Exercise task ::
Rewrite every line of the data below, replacing "scientific name" with "binomial name" and leaving everything else unchanged.

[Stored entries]
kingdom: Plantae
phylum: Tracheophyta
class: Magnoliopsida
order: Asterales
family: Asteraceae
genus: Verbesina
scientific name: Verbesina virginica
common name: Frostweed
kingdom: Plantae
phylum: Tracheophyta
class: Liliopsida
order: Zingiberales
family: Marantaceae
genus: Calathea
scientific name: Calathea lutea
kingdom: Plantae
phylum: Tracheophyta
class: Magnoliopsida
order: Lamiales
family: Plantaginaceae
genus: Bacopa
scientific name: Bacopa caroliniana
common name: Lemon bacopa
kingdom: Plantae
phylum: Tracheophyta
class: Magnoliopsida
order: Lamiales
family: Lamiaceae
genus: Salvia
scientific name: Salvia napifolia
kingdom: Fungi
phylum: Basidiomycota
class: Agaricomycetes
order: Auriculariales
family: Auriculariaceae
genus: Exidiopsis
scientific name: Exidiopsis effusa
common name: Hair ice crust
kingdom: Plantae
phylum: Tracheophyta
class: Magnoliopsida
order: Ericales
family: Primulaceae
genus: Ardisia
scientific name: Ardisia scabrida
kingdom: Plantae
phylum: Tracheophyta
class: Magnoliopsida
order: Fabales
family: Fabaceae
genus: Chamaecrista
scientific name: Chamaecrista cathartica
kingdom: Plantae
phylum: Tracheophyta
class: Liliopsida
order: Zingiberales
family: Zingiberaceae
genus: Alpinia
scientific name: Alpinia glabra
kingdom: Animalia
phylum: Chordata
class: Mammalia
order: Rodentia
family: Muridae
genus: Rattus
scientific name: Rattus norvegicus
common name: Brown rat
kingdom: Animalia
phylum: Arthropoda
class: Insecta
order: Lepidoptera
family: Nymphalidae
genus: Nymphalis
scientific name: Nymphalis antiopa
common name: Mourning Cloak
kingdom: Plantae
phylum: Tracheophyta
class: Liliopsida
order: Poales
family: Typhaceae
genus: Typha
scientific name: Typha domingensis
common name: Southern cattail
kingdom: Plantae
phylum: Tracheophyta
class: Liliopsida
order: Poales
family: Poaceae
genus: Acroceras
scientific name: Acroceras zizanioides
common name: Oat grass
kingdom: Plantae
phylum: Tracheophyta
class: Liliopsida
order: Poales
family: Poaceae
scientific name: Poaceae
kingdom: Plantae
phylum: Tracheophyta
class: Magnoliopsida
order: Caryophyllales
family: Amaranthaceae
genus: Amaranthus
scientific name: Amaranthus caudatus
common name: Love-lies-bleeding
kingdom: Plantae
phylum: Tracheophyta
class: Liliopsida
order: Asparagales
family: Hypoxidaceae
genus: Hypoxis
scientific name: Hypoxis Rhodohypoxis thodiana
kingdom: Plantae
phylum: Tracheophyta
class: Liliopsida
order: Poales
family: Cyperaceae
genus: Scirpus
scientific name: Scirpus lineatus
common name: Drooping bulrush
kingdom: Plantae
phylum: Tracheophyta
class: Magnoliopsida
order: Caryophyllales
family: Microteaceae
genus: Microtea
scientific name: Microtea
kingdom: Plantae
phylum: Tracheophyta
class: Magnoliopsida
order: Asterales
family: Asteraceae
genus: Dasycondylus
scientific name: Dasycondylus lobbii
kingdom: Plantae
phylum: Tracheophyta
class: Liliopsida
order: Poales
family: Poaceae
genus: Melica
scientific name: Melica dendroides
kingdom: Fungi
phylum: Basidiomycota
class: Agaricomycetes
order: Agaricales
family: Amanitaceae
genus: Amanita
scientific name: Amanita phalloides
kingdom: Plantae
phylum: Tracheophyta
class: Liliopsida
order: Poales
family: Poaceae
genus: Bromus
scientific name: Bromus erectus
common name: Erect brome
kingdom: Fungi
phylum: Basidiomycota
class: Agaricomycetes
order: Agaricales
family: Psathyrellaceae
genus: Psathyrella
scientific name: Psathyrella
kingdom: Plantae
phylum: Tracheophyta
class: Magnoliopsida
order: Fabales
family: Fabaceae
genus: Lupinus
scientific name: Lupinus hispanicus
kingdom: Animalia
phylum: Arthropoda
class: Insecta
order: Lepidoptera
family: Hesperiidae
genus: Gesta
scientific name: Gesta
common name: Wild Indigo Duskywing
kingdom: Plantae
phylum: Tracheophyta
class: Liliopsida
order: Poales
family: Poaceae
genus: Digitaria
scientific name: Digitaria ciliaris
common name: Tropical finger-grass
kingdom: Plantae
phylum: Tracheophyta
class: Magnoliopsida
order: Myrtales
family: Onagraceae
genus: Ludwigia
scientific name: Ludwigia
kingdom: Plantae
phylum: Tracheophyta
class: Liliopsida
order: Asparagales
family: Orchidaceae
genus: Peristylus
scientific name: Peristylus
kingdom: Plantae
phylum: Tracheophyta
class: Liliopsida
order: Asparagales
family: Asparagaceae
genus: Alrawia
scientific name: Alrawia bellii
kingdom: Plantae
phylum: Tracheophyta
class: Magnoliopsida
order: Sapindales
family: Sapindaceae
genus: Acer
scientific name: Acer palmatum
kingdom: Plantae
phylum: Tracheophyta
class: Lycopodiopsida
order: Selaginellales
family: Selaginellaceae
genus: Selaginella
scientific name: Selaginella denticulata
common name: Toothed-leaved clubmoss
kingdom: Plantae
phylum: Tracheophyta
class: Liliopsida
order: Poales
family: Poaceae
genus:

Exercise solution ::
kingdom: Plantae
phylum: Tracheophyta
class: Magnoliopsida
order: Asterales
family: Asteraceae
genus: Verbesina
binomial name: Verbesina virginica
common name: Frostweed
kingdom: Plantae
phylum: Tracheophyta
class: Liliopsida
order: Zingiberales
family: Marantaceae
genus: Calathea
binomial name: Calathea lutea
kingdom: Plantae
phylum: Tracheophyta
class: Magnoliopsida
order: Lamiales
family: Plantaginaceae
genus: Bacopa
binomial name: Bacopa caroliniana
common name: Lemon bacopa
kingdom: Plantae
phylum: Tracheophyta
class: Magnoliopsida
order: Lamiales
family: Lamiaceae
genus: Salvia
binomial name: Salvia napifolia
kingdom: Fungi
phylum: Basidiomycota
class: Agaricomycetes
order: Auriculariales
family: Auriculariaceae
genus: Exidiopsis
binomial name: Exidiopsis effusa
common name: Hair ice crust
kingdom: Plantae
phylum: Tracheophyta
class: Magnoliopsida
order: Ericales
family: Primulaceae
genus: Ardisia
binomial name: Ardisia scabrida
kingdom: Plantae
phylum: Tracheophyta
class: Magnoliopsida
order: Fabales
family: Fabaceae
genus: Chamaecrista
binomial name: Chamaecrista cathartica
kingdom: Plantae
phylum: Tracheophyta
class: Liliopsida
order: Zingiberales
family: Zingiberaceae
genus: Alpinia
binomial name: Alpinia glabra
kingdom: Animalia
phylum: Chordata
class: Mammalia
order: Rodentia
family: Muridae
genus: Rattus
binomial name: Rattus norvegicus
common name: Brown rat
kingdom: Animalia
phylum: Arthropoda
class: Insecta
order: Lepidoptera
family: Nymphalidae
genus: Nymphalis
binomial name: Nymphalis antiopa
common name: Mourning Cloak
kingdom: Plantae
phylum: Tracheophyta
class: Liliopsida
order: Poales
family: Typhaceae
genus: Typha
binomial name: Typha domingensis
common name: Southern cattail
kingdom: Plantae
phylum: Tracheophyta
class: Liliopsida
order: Poales
family: Poaceae
genus: Acroceras
binomial name: Acroceras zizanioides
common name: Oat grass
kingdom: Plantae
phylum: Tracheophyta
class: Liliopsida
order: Poales
family: Poaceae
binomial name: Poaceae
kingdom: Plantae
phylum: Tracheophyta
class: Magnoliopsida
order: Caryophyllales
family: Amaranthaceae
genus: Amaranthus
binomial name: Amaranthus caudatus
common name: Love-lies-bleeding
kingdom: Plantae
phylum: Tracheophyta
class: Liliopsida
order: Asparagales
family: Hypoxidaceae
genus: Hypoxis
binomial name: Hypoxis Rhodohypoxis thodiana
kingdom: Plantae
phylum: Tracheophyta
class: Liliopsida
order: Poales
family: Cyperaceae
genus: Scirpus
binomial name: Scirpus lineatus
common name: Drooping bulrush
kingdom: Plantae
phylum: Tracheophyta
class: Magnoliopsida
order: Caryophyllales
family: Microteaceae
genus: Microtea
binomial name: Microtea
kingdom: Plantae
phylum: Tracheophyta
class: Magnoliopsida
order: Asterales
family: Asteraceae
genus: Dasycondylus
binomial name: Dasycondylus lobbii
kingdom: Plantae
phylum: Tracheophyta
class: Liliopsida
order: Poales
family: Poaceae
genus: Melica
binomial name: Melica dendroides
kingdom: Fungi
phylum: Basidiomycota
class: Agaricomycetes
order: Agaricales
family: Amanitaceae
genus: Amanita
binomial name: Amanita phalloides
kingdom: Plantae
phylum: Tracheophyta
class: Liliopsida
order: Poales
family: Poaceae
genus: Bromus
binomial name: Bromus erectus
common name: Erect brome
kingdom: Fungi
phylum: Basidiomycota
class: Agaricomycetes
order: Agaricales
family: Psathyrellaceae
genus: Psathyrella
binomial name: Psathyrella
kingdom: Plantae
phylum: Tracheophyta
class: Magnoliopsida
order: Fabales
family: Fabaceae
genus: Lupinus
binomial name: Lupinus hispanicus
kingdom: Animalia
phylum: Arthropoda
class: Insecta
order: Lepidoptera
family: Hesperiidae
genus: Gesta
binomial name: Gesta
common name: Wild Indigo Duskywing
kingdom: Plantae
phylum: Tracheophyta
class: Liliopsida
order: Poales
family: Poaceae
genus: Digitaria
binomial name: Digitaria ciliaris
common name: Tropical finger-grass
kingdom: Plantae
phylum: Tracheophyta
class: Magnoliopsida
order: Myrtales
family: Onagraceae
genus: Ludwigia
binomial name: Ludwigia
kingdom: Plantae
phylum: Tracheophyta
class: Liliopsida
order: Asparagales
family: Orchidaceae
genus: Peristylus
binomial name: Peristylus
kingdom: Plantae
phylum: Tracheophyta
class: Liliopsida
order: Asparagales
family: Asparagaceae
genus: Alrawia
binomial name: Alrawia bellii
kingdom: Plantae
phylum: Tracheophyta
class: Magnoliopsida
order: Sapindales
family: Sapindaceae
genus: Acer
binomial name: Acer palmatum
kingdom: Plantae
phylum: Tracheophyta
class: Lycopodiopsida
order: Selaginellales
family: Selaginellaceae
genus: Selaginella
binomial name: Selaginella denticulata
common name: Toothed-leaved clubmoss
kingdom: Plantae
phylum: Tracheophyta
class: Liliopsida
order: Poales
family: Poaceae
genus:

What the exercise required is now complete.